Quonochontaug, or “Quonnie,” Pond is one of nine coastal salt ponds in Rhode Island’s South County region. These salt ponds and salt marshes are extremely valuable to the region. They also provide opportunities for recreation and tourism and serve as important habitat for fish and wildlife. Species like winter and summer flounder, striped bass, bluefish, and scup use the salt ponds for food, shelter, and spawning. Salt marshes also serve as communities’ first line of defense against coastal storms and flooding.

A flock of small white birds sits on an open, muddy area covered in puddles and piles of soil. Two pieces of heavy machinery sit in the distance.

Low-pressure equipment, specially designed for work on soft ground like marshes and wetlands, was used to carefully place dredged soil on top of the existing marsh.

Changing coastlines and sea level rise, however, have threatened the health of Quonnie Pond. In the early 1900s, a man-made channel was constructed to allow tides to flush the pond. But the tides also carried in sand and other sediment.
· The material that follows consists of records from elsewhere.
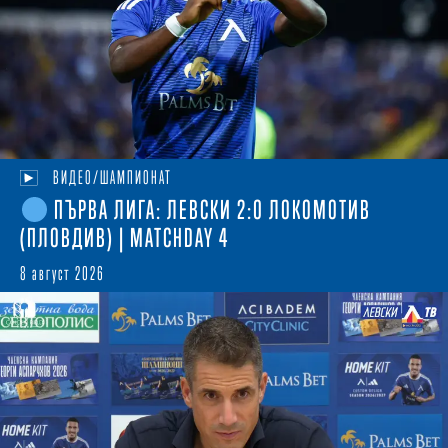
ВИДЕО/ШАМПИОНАТ
ПЪРВА ЛИГА: ЛЕВСКИ 2:0 ЛОКОМОТИВ
(ПЛОВДИВ) | MATCHDAY 4
8 август 2026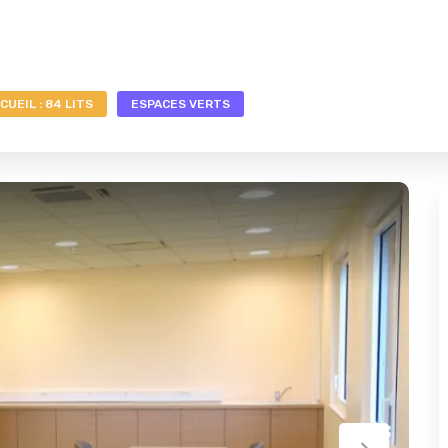
CUEIL : 84 LITS
ESPACES VERTS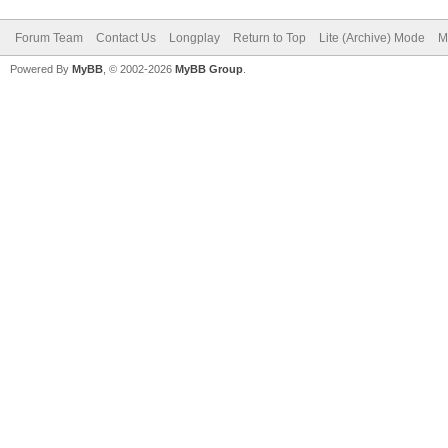
Forum Team
Contact Us
Longplay
Return to Top
Lite (Archive) Mode
M
Powered By
MyBB
, © 2002-2026
MyBB Group
.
Over time, the sediment filled in the channel, restricted the movement of tides into and out of the pond, and reduced water quality.
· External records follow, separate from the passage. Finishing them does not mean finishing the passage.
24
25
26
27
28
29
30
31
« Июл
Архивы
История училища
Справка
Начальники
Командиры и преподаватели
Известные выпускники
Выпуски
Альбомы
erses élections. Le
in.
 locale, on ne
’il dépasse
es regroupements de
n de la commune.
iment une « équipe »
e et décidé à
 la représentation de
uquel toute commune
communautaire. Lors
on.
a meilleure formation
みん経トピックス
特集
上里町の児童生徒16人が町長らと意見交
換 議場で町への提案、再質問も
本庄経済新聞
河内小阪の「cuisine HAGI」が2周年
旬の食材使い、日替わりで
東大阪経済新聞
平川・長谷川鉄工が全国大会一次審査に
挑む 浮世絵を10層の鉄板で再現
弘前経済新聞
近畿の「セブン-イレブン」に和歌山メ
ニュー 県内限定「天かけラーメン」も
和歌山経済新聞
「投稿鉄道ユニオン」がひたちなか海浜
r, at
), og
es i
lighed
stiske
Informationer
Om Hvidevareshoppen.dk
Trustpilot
Salt marshes are also one of the most vulnerable habitats to sea level rise, especially in the Northeast. Although marshes can trap sediment to naturally increase their elevation, sea levels along Rhode Island’s coasts have been rising more quickly than many marshes have been able to keep up.

A group of eight individuals pose in a semicircle in a gravel lot with a pond in the background.

NOAA, partners, and Rhode Island Senators Reed and Whitehouse met at Quonnie Pond in late April 2019 to tour the restoration site.

With funding from the NOAA Restoration Center, the Rhode Island Coastal Resources Management Council, Save the Bay, and others collaborated to improve the health and resilience of Quonnie Pond. They restored nearly 30 acres of salt marsh and enhanced three acres of eelgrass beds. Between December 2018 and February 2019, the existing channel and other areas of the pond were dredged, which will help tides to better flush the pond and improve water quality. The dredged soil was then carefully placed on top of the degraded marsh—through a process called “thin-layer placement”—to build up its elevation. In the project’s next phase, native plants will further stabilize the marsh and continue its recovery.

NOAA contributed $982,000 to this $2.2 million project through a 2017 NOAA Coastal Resilience grant award. In addition to the Quonnie Pond project, NOAA has supported more than 70 other restoration projects in Rhode Island and the Narragansett Bay region over the past two decades. Collectively, these projects have restored more than 3,000 acres of habitat and opened more than 50 river miles for migratory fish in the region.